Many of the plan highlights will be spelled out in a flier that will be mailed to city residents.


BILL VIDONIC, Pittsburgh Tribune Review | | Monday, November 8, 2010

As the first flakes of snow were forecast to fall in the region, Pittsburgh officials began putting the finishing touches on a snow-response plan to avoid a repeat of February's disaster.

Public Works Director Rob Kaczorowski said Friday the city "will be prepared for the worst" when snowstorms hit the city this winter. Mayor Luke Ravenstahl "charged us to be prepared for anything," he said. The response plan, Kaczorowski said, includes snow emergency routes, a schedule of how long snow clearing will take, depending on accumulation, and where to call in an emergency. It likely won't be needed this weekend. The National Weather Service called for flurries but no accumulation in the Pittsburgh area, with slick bridge decks possible by this morning. Much of the city and some suburbs were paralyzed by nearly 2 feet of snow that fell Feb. 5-6, followed by 8 inches several days later. The city spent more than $3.6 million to clean up snow and ice that, in some cases, trapped people on their streets for days. Ravenstahl's 311 response line was flooded with more than 1,300 calls a day.

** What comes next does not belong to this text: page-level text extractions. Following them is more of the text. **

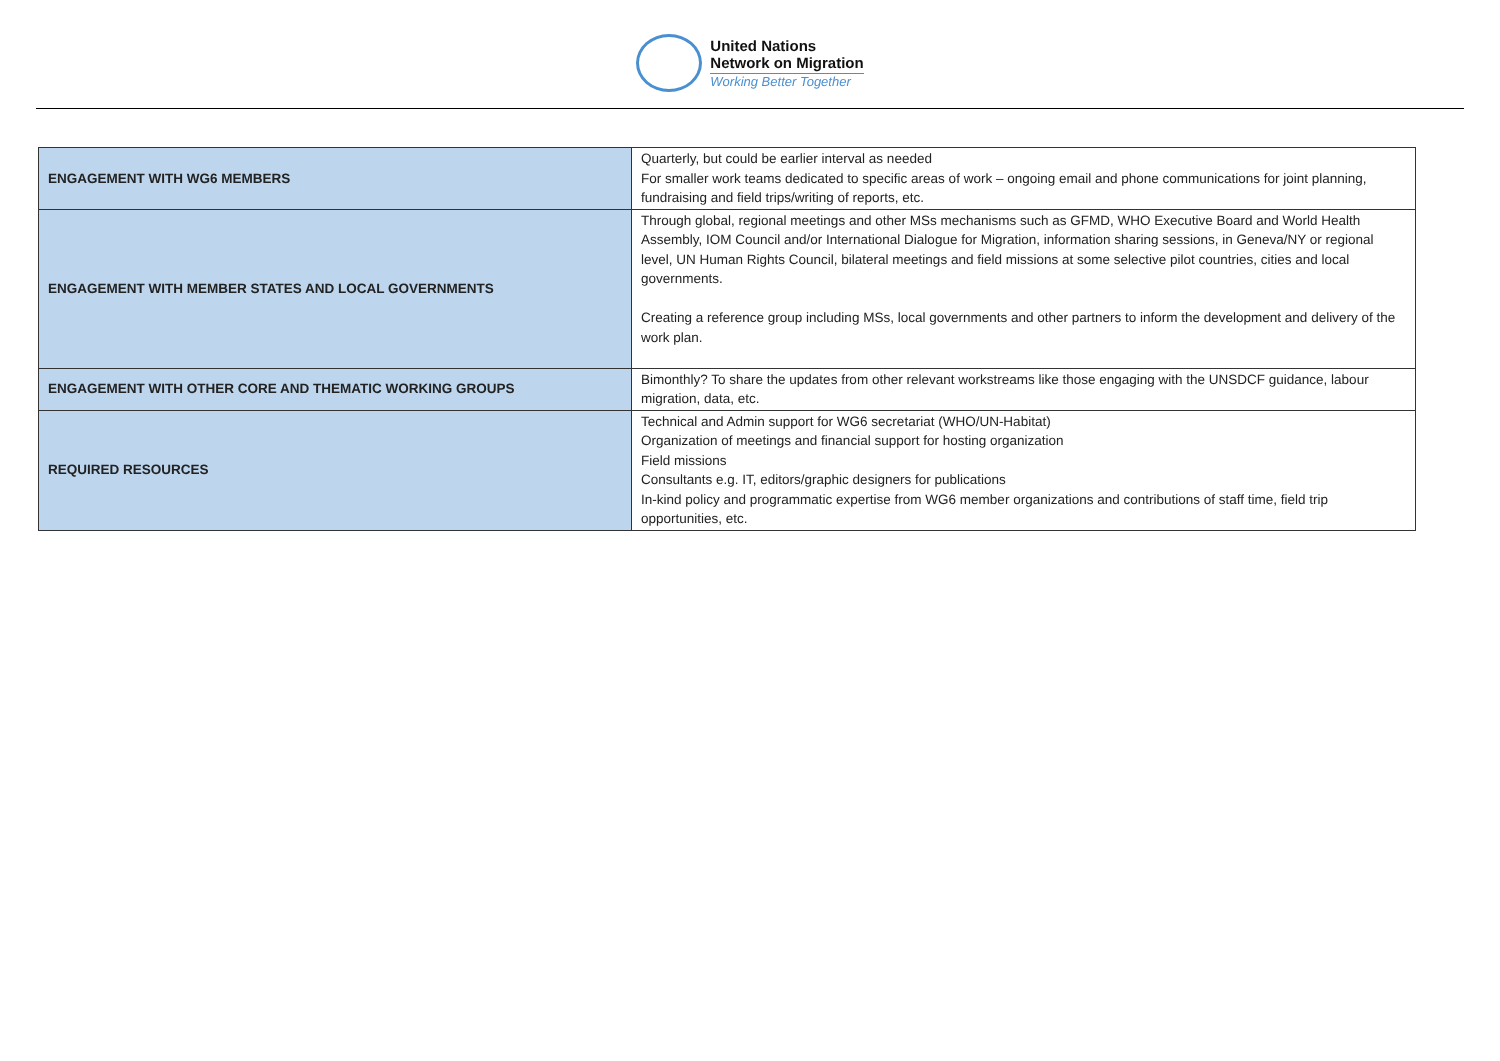United Nations
Network on Migration
Working Better Together
| ENGAGEMENT WITH WG6 MEMBERS | Quarterly, but could be earlier interval as needed For smaller work teams dedicated to specific areas of work – ongoing email and phone communications for joint planning, fundraising and field trips/writing of reports, etc. |
| ENGAGEMENT WITH MEMBER STATES AND LOCAL GOVERNMENTS | Through global, regional meetings and other MSs mechanisms such as GFMD, WHO Executive Board and World Health Assembly, IOM Council and/or International Dialogue for Migration, information sharing sessions, in Geneva/NY or regional level, UN Human Rights Council, bilateral meetings and field missions at some selective pilot countries, cities and local governments. Creating a reference group including MSs, local governments and other partners to inform the development and delivery of the work plan. |
| ENGAGEMENT WITH OTHER CORE AND THEMATIC WORKING GROUPS | Bimonthly? To share the updates from other relevant workstreams like those engaging with the UNSDCF guidance, labour migration, data, etc. |
| REQUIRED RESOURCES | Technical and Admin support for WG6 secretariat (WHO/UN-Habitat) Organization of meetings and financial support for hosting organization Field missions Consultants e.g. IT, editors/graphic designers for publications In-kind policy and programmatic expertise from WG6 member organizations and contributions of staff time, field trip opportunities, etc. |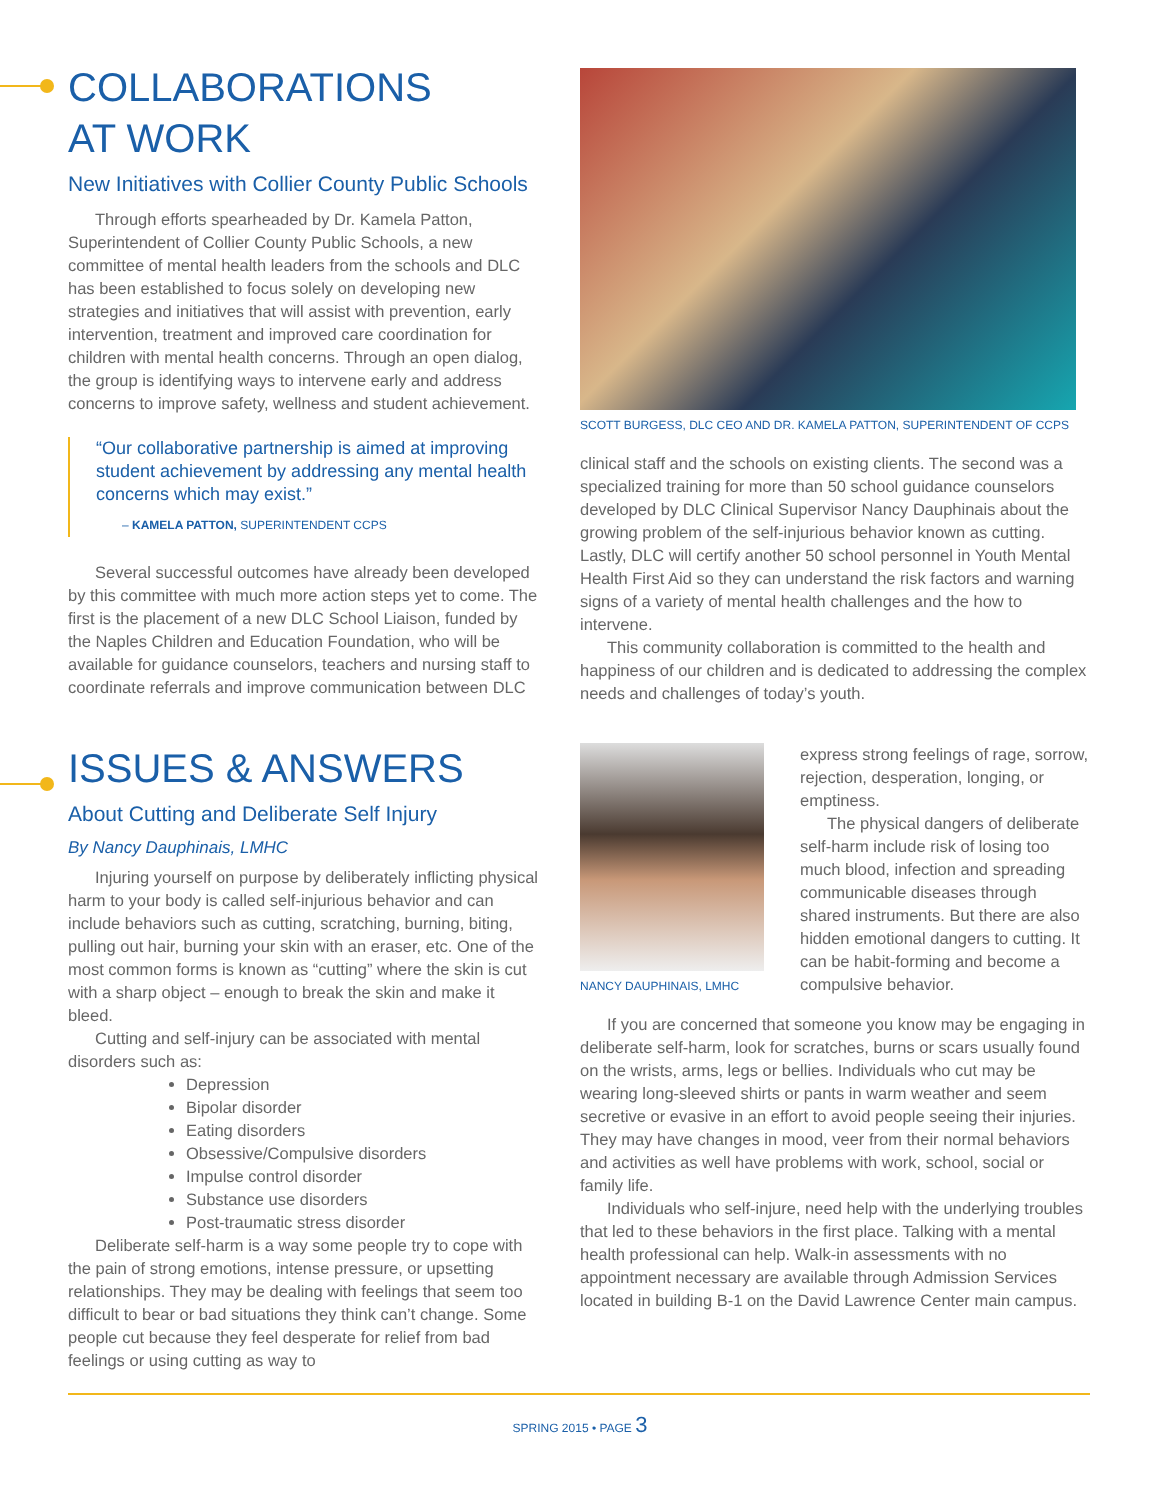COLLABORATIONS
AT WORK
New Initiatives with Collier County Public Schools
Through efforts spearheaded by Dr. Kamela Patton, Superintendent of Collier County Public Schools, a new committee of mental health leaders from the schools and DLC has been established to focus solely on developing new strategies and initiatives that will assist with prevention, early intervention, treatment and improved care coordination for children with mental health concerns. Through an open dialog, the group is identifying ways to intervene early and address concerns to improve safety, wellness and student achievement.
“Our collaborative partnership is aimed at improving student achievement by addressing any mental health concerns which may exist.”
– KAMELA PATTON, SUPERINTENDENT CCPS
Several successful outcomes have already been developed by this committee with much more action steps yet to come. The first is the placement of a new DLC School Liaison, funded by the Naples Children and Education Foundation, who will be available for guidance counselors, teachers and nursing staff to coordinate referrals and improve communication between DLC
SCOTT BURGESS, DLC CEO AND DR. KAMELA PATTON, SUPERINTENDENT OF CCPS
clinical staff and the schools on existing clients. The second was a specialized training for more than 50 school guidance counselors developed by DLC Clinical Supervisor Nancy Dauphinais about the growing problem of the self-injurious behavior known as cutting. Lastly, DLC will certify another 50 school personnel in Youth Mental Health First Aid so they can understand the risk factors and warning signs of a variety of mental health challenges and the how to intervene.
This community collaboration is committed to the health and happiness of our children and is dedicated to addressing the complex needs and challenges of today’s youth.
ISSUES & ANSWERS
About Cutting and Deliberate Self Injury
By Nancy Dauphinais, LMHC
Injuring yourself on purpose by deliberately inflicting physical harm to your body is called self-injurious behavior and can include behaviors such as cutting, scratching, burning, biting, pulling out hair, burning your skin with an eraser, etc. One of the most common forms is known as “cutting” where the skin is cut with a sharp object – enough to break the skin and make it bleed.
Cutting and self-injury can be associated with mental disorders such as:
Depression
Bipolar disorder
Eating disorders
Obsessive/Compulsive disorders
Impulse control disorder
Substance use disorders
Post-traumatic stress disorder
Deliberate self-harm is a way some people try to cope with the pain of strong emotions, intense pressure, or upsetting relationships. They may be dealing with feelings that seem too difficult to bear or bad situations they think can’t change. Some people cut because they feel desperate for relief from bad feelings or using cutting as way to
NANCY DAUPHINAIS, LMHC
express strong feelings of rage, sorrow, rejection, desperation, longing, or emptiness.
The physical dangers of deliberate self-harm include risk of losing too much blood, infection and spreading communicable diseases through shared instruments. But there are also hidden emotional dangers to cutting. It can be habit-forming and become a compulsive behavior.
If you are concerned that someone you know may be engaging in deliberate self-harm, look for scratches, burns or scars usually found on the wrists, arms, legs or bellies. Individuals who cut may be wearing long-sleeved shirts or pants in warm weather and seem secretive or evasive in an effort to avoid people seeing their injuries. They may have changes in mood, veer from their normal behaviors and activities as well have problems with work, school, social or family life.
Individuals who self-injure, need help with the underlying troubles that led to these behaviors in the first place. Talking with a mental health professional can help. Walk-in assessments with no appointment necessary are available through Admission Services located in building B-1 on the David Lawrence Center main campus.
SPRING 2015 • PAGE 3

In October, City Council issued a report saying poor communication and preparation led to a lackluster city effort to clear streets, and recommended changes including better equipment and response plans. The family of Curtis Mitchell, 50, of Hazelwood, who died Feb. 7 while waiting 30 hours for an ambulance during the storm, sued the city in September claiming officials did not do enough to reach him.

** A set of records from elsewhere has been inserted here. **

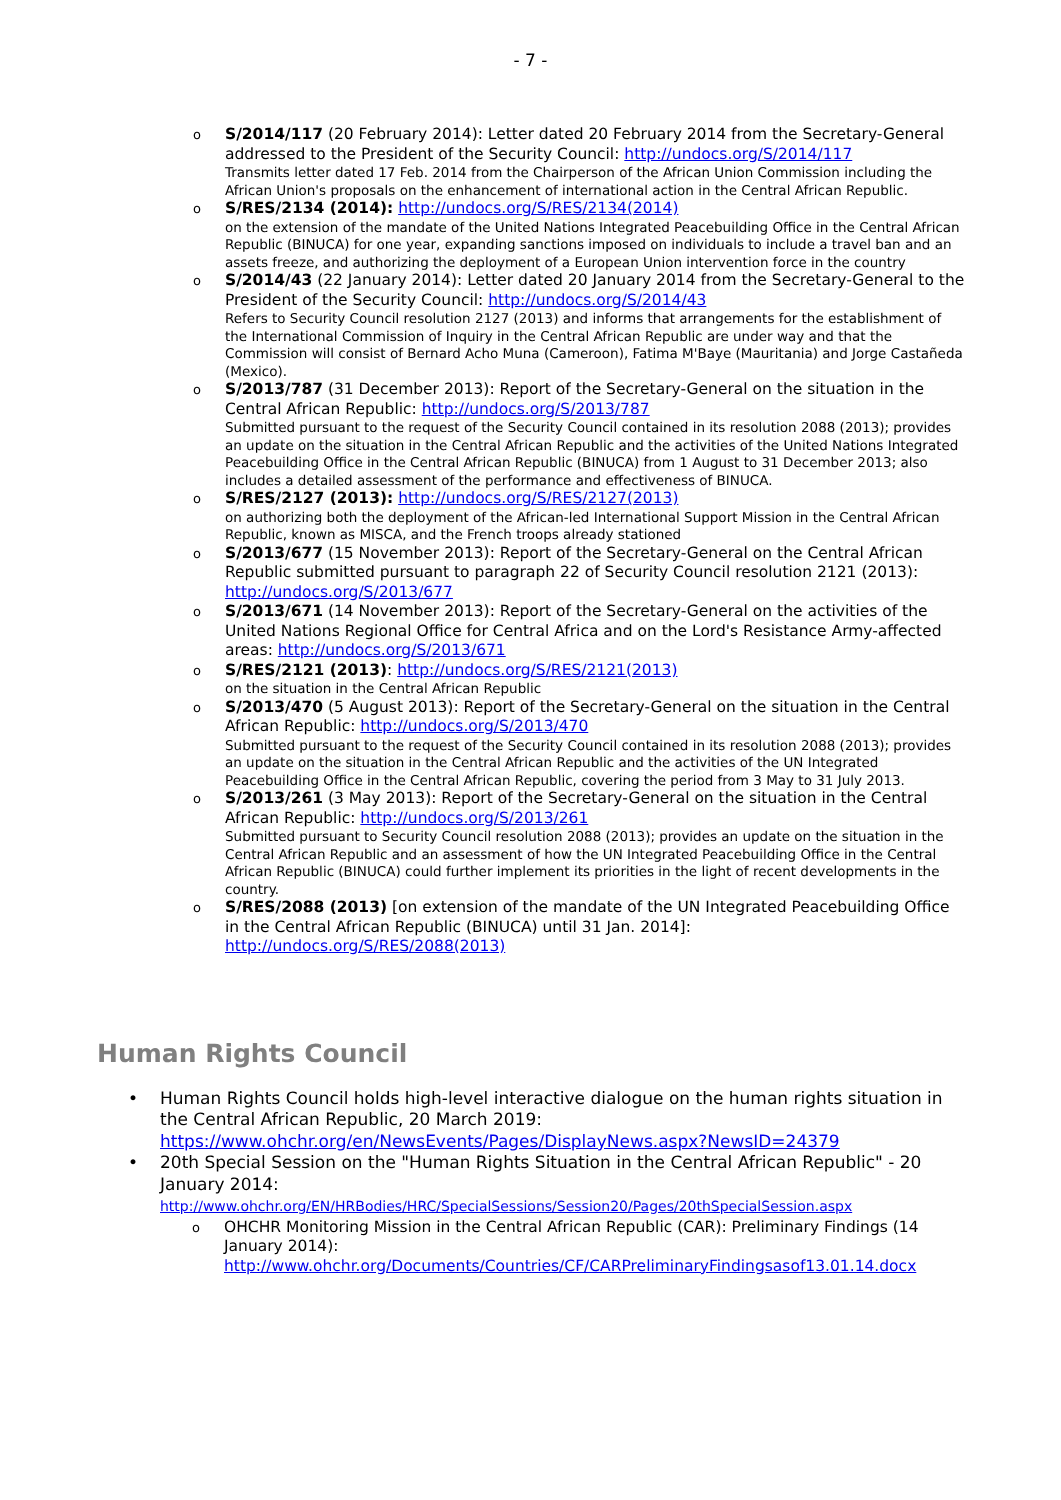- 7 -
o S/2014/117 (20 February 2014): Letter dated 20 February 2014 from the Secretary-General addressed to the President of the Security Council: http://undocs.org/S/2014/117
Transmits letter dated 17 Feb. 2014 from the Chairperson of the African Union Commission including the African Union's proposals on the enhancement of international action in the Central African Republic.
o S/RES/2134 (2014): http://undocs.org/S/RES/2134(2014)
on the extension of the mandate of the United Nations Integrated Peacebuilding Office in the Central African Republic (BINUCA) for one year, expanding sanctions imposed on individuals to include a travel ban and an assets freeze, and authorizing the deployment of a European Union intervention force in the country
o S/2014/43 (22 January 2014): Letter dated 20 January 2014 from the Secretary-General to the President of the Security Council: http://undocs.org/S/2014/43
Refers to Security Council resolution 2127 (2013) and informs that arrangements for the establishment of the International Commission of Inquiry in the Central African Republic are under way and that the Commission will consist of Bernard Acho Muna (Cameroon), Fatima M'Baye (Mauritania) and Jorge Castañeda (Mexico).
o S/2013/787 (31 December 2013): Report of the Secretary-General on the situation in the Central African Republic: http://undocs.org/S/2013/787
Submitted pursuant to the request of the Security Council contained in its resolution 2088 (2013); provides an update on the situation in the Central African Republic and the activities of the United Nations Integrated Peacebuilding Office in the Central African Republic (BINUCA) from 1 August to 31 December 2013; also includes a detailed assessment of the performance and effectiveness of BINUCA.
o S/RES/2127 (2013): http://undocs.org/S/RES/2127(2013)
on authorizing both the deployment of the African-led International Support Mission in the Central African Republic, known as MISCA, and the French troops already stationed
o S/2013/677 (15 November 2013): Report of the Secretary-General on the Central African Republic submitted pursuant to paragraph 22 of Security Council resolution 2121 (2013): http://undocs.org/S/2013/677
o S/2013/671 (14 November 2013): Report of the Secretary-General on the activities of the United Nations Regional Office for Central Africa and on the Lord's Resistance Army-affected areas: http://undocs.org/S/2013/671
o S/RES/2121 (2013): http://undocs.org/S/RES/2121(2013)
on the situation in the Central African Republic
o S/2013/470 (5 August 2013): Report of the Secretary-General on the situation in the Central African Republic: http://undocs.org/S/2013/470
Submitted pursuant to the request of the Security Council contained in its resolution 2088 (2013); provides an update on the situation in the Central African Republic and the activities of the UN Integrated Peacebuilding Office in the Central African Republic, covering the period from 3 May to 31 July 2013.
o S/2013/261 (3 May 2013): Report of the Secretary-General on the situation in the Central African Republic: http://undocs.org/S/2013/261
Submitted pursuant to Security Council resolution 2088 (2013); provides an update on the situation in the Central African Republic and an assessment of how the UN Integrated Peacebuilding Office in the Central African Republic (BINUCA) could further implement its priorities in the light of recent developments in the country.
o S/RES/2088 (2013) [on extension of the mandate of the UN Integrated Peacebuilding Office in the Central African Republic (BINUCA) until 31 Jan. 2014]: http://undocs.org/S/RES/2088(2013)
Human Rights Council
• Human Rights Council holds high-level interactive dialogue on the human rights situation in the Central African Republic, 20 March 2019: https://www.ohchr.org/en/NewsEvents/Pages/DisplayNews.aspx?NewsID=24379
• 20th Special Session on the "Human Rights Situation in the Central African Republic" - 20 January 2014: http://www.ohchr.org/EN/HRBodies/HRC/SpecialSessions/Session20/Pages/20thSpecialSession.aspx
o OHCHR Monitoring Mission in the Central African Republic (CAR): Preliminary Findings (14 January 2014): http://www.ohchr.org/Documents/Countries/CF/CARPreliminaryFindingsasof13.01.14.docx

As part of the new plan, the city is lining up contractors and equipment to help during major storms, Kaczorowski said. Those contractors won't salt and plow roads, the job of Public Works employees, but will haul and remove snow if needed. In February, the city had to hire contractors on an emergency basis to help clear clogged streets.

Many of the plan highlights will be spelled out in a flier that will be mailed to city residents shortly, Kaczorowski said. It will contain tips on how to prepare for a major snowstorm, including assembling an emergency kit for a vehicle and putting good tires on vehicles.